2.) I have a feeling that 2012 will be a great year for movies. "The Avengers" kicked off summer with an entertaining kick ass visual feast. And now I am really excited for "The Amazing Spiderman" and "The Dark Knight Rises". Superhero movies will be brilliant this year! Avengers vs. Loki, check! Next up Spiderman vs. Lizard and the new trailer for "The Dark Knight Rises" makes me more excited to see it!

3.)I enjoyed American Idol's 60s night episode last night. I swore last year that I won't be watching this show anymore but since the videos in youtube are so accessible that you don't need to wait for the telecast on cable anymore I find myself wasting around two hours every week watching the live performances. My favorite performance of the night was Joshua Ledet and Phillip Phillips duet on the classic "You've Lost That Lovin' Feeling". On paper it seems to sound horrendous but when they sang it - the odd combination of their voices - Joshua's high range of soul and falsetto blended well with Phillip's southern rock tone. They brought the house down. Joshua is indeed the underdog for this year. I predict that it will be a Jessica-Phillip showdown this year with Phillip claiming the crown because his adorable face have charmed every teenage American girl to vote for him. But a Jessica-Joshua finale is also possible. Phillip could start his own folk band! I can imagine him putting up an album that will sound like Mumford and Sons + Fleet Foxes and a dash of Kings of Leon.
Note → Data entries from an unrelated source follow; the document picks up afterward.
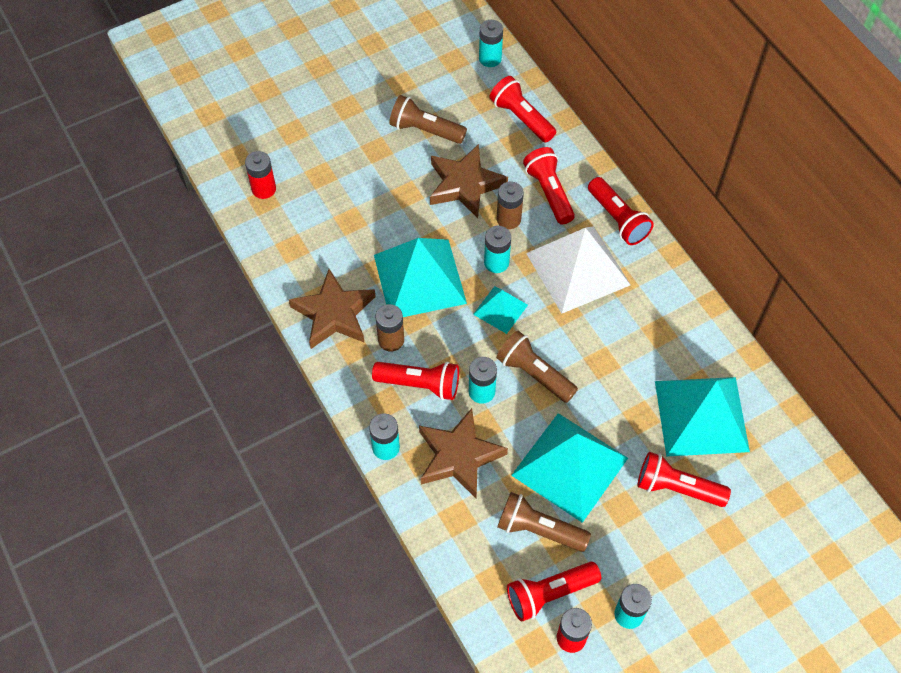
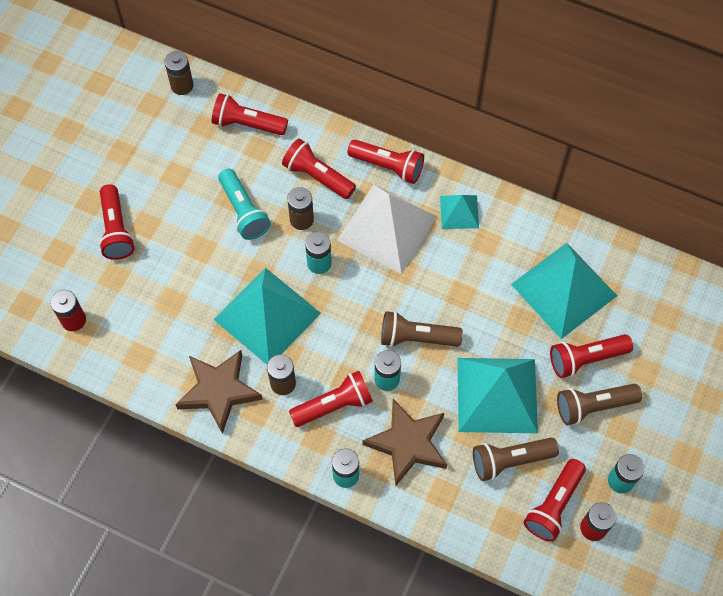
camera: 35 degrees left, 5 degrees up
brown flashlight [389,95,467,144] -> brown flashlight moved to [557,384,642,425]
brown star [430,144,508,218] -> turquoise flashlight [218,169,271,240]
turquoise pyramid [473,286,528,334] -> turquoise pyramid moved to [440,195,479,229]
turquoise battery [479,20,503,67] -> brown battery [164,51,194,95]
none -> red flashlight [99,184,135,260]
4.) I still have five weeks of summer left. Who knows? It might be longer than expected or shorter than anticipated. But so far I am loving it. I have a lot of things to look forward to also! I won't divulge them here some might not happen but whatever happens I am perfectly fine waiting and hoping for better things.

Friday, April 27, 2012

That's About It

I haven't written for a month now. I have really been busy. Good kind of busy. Fulfilling type of busy. A lot of learning has happened during the past month. Right now though I feel that as if my life can be compared to a DVD being played on a DVD player then suddenly the pause button was pressed. And I am just in the sidelines watching or at least trying to wonder what will go on next. What button will be pressed? The rewind or the fast forward button. Surprisingly I am okay. More okay than what others might perceive. I enjoy my lull days where in I get to do whatever I want, have the options to go wherever but choose not to, and just think about nothing all day. In short I am the master of my time, and time is my friend. Yes ironically I still don't have all the time. And yes believe I try to make time for leisure but somehow it is still not possible. Maybe not now. I have to make peace with the fact that I will be having a late surge in going crazy and shit when I will be mid or late 30s. That is if death does not beat me to it. :-D. All I can say is being a doctor makes you poor in time and money but rich in knowledge. Some people tell me to lighten up and just go out and do things. But honestly I am just FINE here at home doing nothing, reading fiction and just sitting while listening to 90's songs. Yes my life is indeed in pause mode but I could not ask for more. I even argued to the universe late last night and saying what have I done to deserve something my parents are giving me. I don't deserve it but they won't budge anyway. I deserve something else but not this one. And one last word - I fucking seriously hate inspirational books. I am not amused of the fact that certain people teach other people how to run their lives. I admit I am one of those that need a tutor on how to manage life but still I'd prefer to do it o my own - make mistakes, fuck up sometimes (not ALL the time) and learn from it. These kind of books nag! Haha and yes this is what comes out when you stray from the transgressive fiction section in National.